Besides, even though the Religious Right came out in droves for Bush, it isn't Jesus that draws inspiration for the typical Republican voter. The "fundamentalism" of Pentacostals and Baptists is not the doctrine of the Minnesota Lutheran or Nebraska Methodist. Let alone of the Ohio Catholic. There are many varieties of the Christian faith. If the Presbyterian in Des Moines voted for Bush, don't assume that it was because he thinks the End Time is imminent, or because abortion and gay marriage top the list of his concerns.
The conservatism of the Midwestern and Mountain states isn't the same as the supposedly dangerous theology of Southern fundamentalists. It isn't called "middle America" or the "heartland" for nothing. They are not creepy Yankee northeasterners, alienated Southerners, or (aptly named) Left Coasters. That the heartland goes for Bush says to me three things:
- The USA has been very, very good to them, and they are proud to be Americans;
- They believe what their government school textbooks tell them about how America saved the world time and time again over the course of the 20th century despite huge costs in life and treasure, and that the War on Terror is a similar battle;
- In a time of war, you support the President.
Americans went overwhelmingly for Richard Nixon in 1972, Lyndon Johnson in 1964, and Franklin Roosevelt in 1944, the only times in the history of the Union (1864 doesn't count), that a sitting President with a war on his hands stood for re-election. The captain is the captain; it's a risky thing to change commanders in the heat of battle.
There's more to it, of course. For whatever hypocrisies and shenanigans of the last four years, the Republican Party still comes across as the party of lower taxes, freer markets, and greater self-reliance and personal responsibility. Even if it's a "lesser of two evils" question, the self-reliant are bound, out of their self-interest and values, to favor the Republicans over the Democrats.
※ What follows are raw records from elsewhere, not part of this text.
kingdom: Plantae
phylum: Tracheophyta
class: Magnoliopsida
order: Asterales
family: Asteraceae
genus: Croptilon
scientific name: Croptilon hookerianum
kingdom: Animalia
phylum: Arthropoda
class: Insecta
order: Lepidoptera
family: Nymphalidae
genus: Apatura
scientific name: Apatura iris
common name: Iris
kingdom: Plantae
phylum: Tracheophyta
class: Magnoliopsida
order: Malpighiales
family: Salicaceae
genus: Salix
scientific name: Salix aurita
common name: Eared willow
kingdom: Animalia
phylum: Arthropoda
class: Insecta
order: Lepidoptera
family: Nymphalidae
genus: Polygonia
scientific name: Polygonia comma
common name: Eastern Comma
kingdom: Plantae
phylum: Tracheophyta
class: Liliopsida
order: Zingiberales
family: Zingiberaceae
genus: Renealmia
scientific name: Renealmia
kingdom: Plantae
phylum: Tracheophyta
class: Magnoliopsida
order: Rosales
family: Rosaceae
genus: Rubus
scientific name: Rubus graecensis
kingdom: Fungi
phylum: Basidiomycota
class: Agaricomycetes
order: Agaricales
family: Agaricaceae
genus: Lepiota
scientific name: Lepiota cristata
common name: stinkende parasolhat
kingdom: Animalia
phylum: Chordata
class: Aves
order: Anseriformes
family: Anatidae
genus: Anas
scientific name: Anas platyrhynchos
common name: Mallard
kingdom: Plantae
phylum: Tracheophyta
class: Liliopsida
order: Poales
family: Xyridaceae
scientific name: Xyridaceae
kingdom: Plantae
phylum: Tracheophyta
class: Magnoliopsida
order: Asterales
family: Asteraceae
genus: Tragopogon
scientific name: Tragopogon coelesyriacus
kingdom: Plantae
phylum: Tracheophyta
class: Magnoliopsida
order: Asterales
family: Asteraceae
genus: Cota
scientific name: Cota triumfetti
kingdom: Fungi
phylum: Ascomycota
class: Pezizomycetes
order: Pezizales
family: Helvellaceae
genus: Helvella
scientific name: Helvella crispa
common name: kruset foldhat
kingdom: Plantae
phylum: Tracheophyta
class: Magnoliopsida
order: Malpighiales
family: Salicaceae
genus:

The Republican Party is the party of Arnold Schwarzeneggar, Dennis Miller, Rudolf Giuliani, and John McCain, every bit as much as it is the party of Jerry Falwell and Pat Robertson. Bush is supported more by those who believe that the world should be made safe for democracy and capitalism, than by those who view abortion or gay marriage as their single issue in voting. Maybe the Religious Right gave Bush the majority vote he needed for the political capital he coveted. But I doubt they provided the margin of victory in any battleground state.
The question was to support the President in wartime, or to punish him for his faults. Loyalty, not to Jesus, but to the Flag, determined the outcome.